Saturday, June 24, 2006

Iraq To Set Timeline


Withdrawal of TroopsAnti Torture      Finally a ray of hope that the nightmare in Iraq may be coming to an end.   At least we can hope that sanity will prevail in an administration hell-bent on eternal war.



A timeline for withdrawal of Occupying Troops and amnesty for Iraqi Insurgents has been formulated by the Prime Minister, the American Ambassador and seven Sunni Insurgency Groups.   Yes friends and neighbors, you are reading it correctly.   Two of the things that Bush has said he would not do are being proposed by the Iraqi's.   We do not negotiate with terrorists and we will not set a timeline for troops to leave Iraq.


How will the NeoCons manage to control the Middle East without troops in the permanent bases being built in Iraq?   How will they convince the Iraqi's that it is OK for foreign troops to be permanently located in the Islamic Republic of Iraq?   How will Bush justify building 12 permanent bases at a cost of billions of American Dollars and then have to give them up?   How will they spin the negotiating with insurgants that until just recently they classified as terrorists?



Newsweek


Maliki's Master Plan



A national reconciliation plan for Iraq calls for a timetable for withdrawal of U.S. troops and, controversially, amnesty for insurgents who attacked American and Iraqi soldiers.

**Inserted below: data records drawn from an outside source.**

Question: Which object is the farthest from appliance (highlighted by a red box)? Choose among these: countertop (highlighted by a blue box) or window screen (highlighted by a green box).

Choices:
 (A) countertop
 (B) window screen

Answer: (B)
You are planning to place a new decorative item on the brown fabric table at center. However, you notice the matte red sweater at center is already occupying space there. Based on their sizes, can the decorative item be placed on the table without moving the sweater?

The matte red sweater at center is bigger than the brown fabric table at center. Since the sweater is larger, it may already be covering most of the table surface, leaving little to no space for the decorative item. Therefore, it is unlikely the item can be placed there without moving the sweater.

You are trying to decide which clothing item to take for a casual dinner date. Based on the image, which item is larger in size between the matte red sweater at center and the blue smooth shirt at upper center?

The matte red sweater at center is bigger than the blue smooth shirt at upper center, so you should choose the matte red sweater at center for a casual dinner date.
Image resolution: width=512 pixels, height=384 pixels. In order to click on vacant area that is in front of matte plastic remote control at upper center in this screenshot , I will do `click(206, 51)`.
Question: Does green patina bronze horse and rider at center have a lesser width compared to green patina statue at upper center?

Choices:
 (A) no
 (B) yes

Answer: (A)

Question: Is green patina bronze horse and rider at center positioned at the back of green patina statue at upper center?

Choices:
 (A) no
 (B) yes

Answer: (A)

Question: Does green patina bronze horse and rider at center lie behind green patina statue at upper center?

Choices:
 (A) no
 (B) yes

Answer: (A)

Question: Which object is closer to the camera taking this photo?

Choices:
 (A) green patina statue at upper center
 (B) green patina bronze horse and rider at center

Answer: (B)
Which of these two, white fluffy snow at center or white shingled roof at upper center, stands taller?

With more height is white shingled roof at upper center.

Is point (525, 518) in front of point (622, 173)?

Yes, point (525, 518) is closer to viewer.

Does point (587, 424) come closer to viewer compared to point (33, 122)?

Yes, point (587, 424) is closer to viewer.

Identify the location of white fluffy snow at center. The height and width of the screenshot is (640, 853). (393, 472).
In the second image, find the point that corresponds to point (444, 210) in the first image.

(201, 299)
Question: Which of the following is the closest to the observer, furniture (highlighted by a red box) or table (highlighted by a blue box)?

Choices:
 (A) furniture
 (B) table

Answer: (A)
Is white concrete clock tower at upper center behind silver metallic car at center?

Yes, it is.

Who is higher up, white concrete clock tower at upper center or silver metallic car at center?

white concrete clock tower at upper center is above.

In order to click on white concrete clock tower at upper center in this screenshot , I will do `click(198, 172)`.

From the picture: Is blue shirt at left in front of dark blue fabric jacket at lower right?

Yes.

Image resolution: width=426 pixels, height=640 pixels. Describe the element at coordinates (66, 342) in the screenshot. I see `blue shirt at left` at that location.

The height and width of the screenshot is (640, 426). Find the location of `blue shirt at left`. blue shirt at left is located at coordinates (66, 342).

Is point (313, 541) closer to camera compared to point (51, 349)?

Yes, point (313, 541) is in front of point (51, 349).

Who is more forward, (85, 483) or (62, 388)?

June 24, 2006 - A timetable for withdrawal of occupation troops from Iraq. Amnesty for all insurgents who attacked U.S. and Iraqi military targets. Release of all security detainees from U.S. and Iraqi prisons. Compensation for victims of coalition military operations.



Those sound like the demands of some of the insurgents themselves, and in fact they are. But they're also key clauses of a national reconciliation plan drafted by new Iraqi Prime Minister Nouri al-Maliki, who will unveil it Sunday.






TIMES ONLINE

Peace deal offers Iraq insurgents an amnesty



June 23, 2006 - THE Iraqi Government will announce a sweeping peace plan as early as Sunday ...



The 28-point package for national reconciliation will offer Iraqi resistance groups inclusion in the political process and an amnesty for their prisoners...



The Government will promise a finite, UN-approved timeline for the withdrawal of all foreign troops from Iraq; a halt to US operations against insurgent strongholds; an end to human rights violations, including those by coalition troops; and compensation for victims of attacks by terrorists or Iraqi and coalition forces.



The deal, which has been seen by The Times, aims to divide Iraqi insurgents from foreign fighters linked to al-Qaeda. It builds on months of secret talks involving Jalal al-Talabani, the Iraqi President, Zalmay Khalilzad, the US Ambassador, and seven Sunni insurgent groups.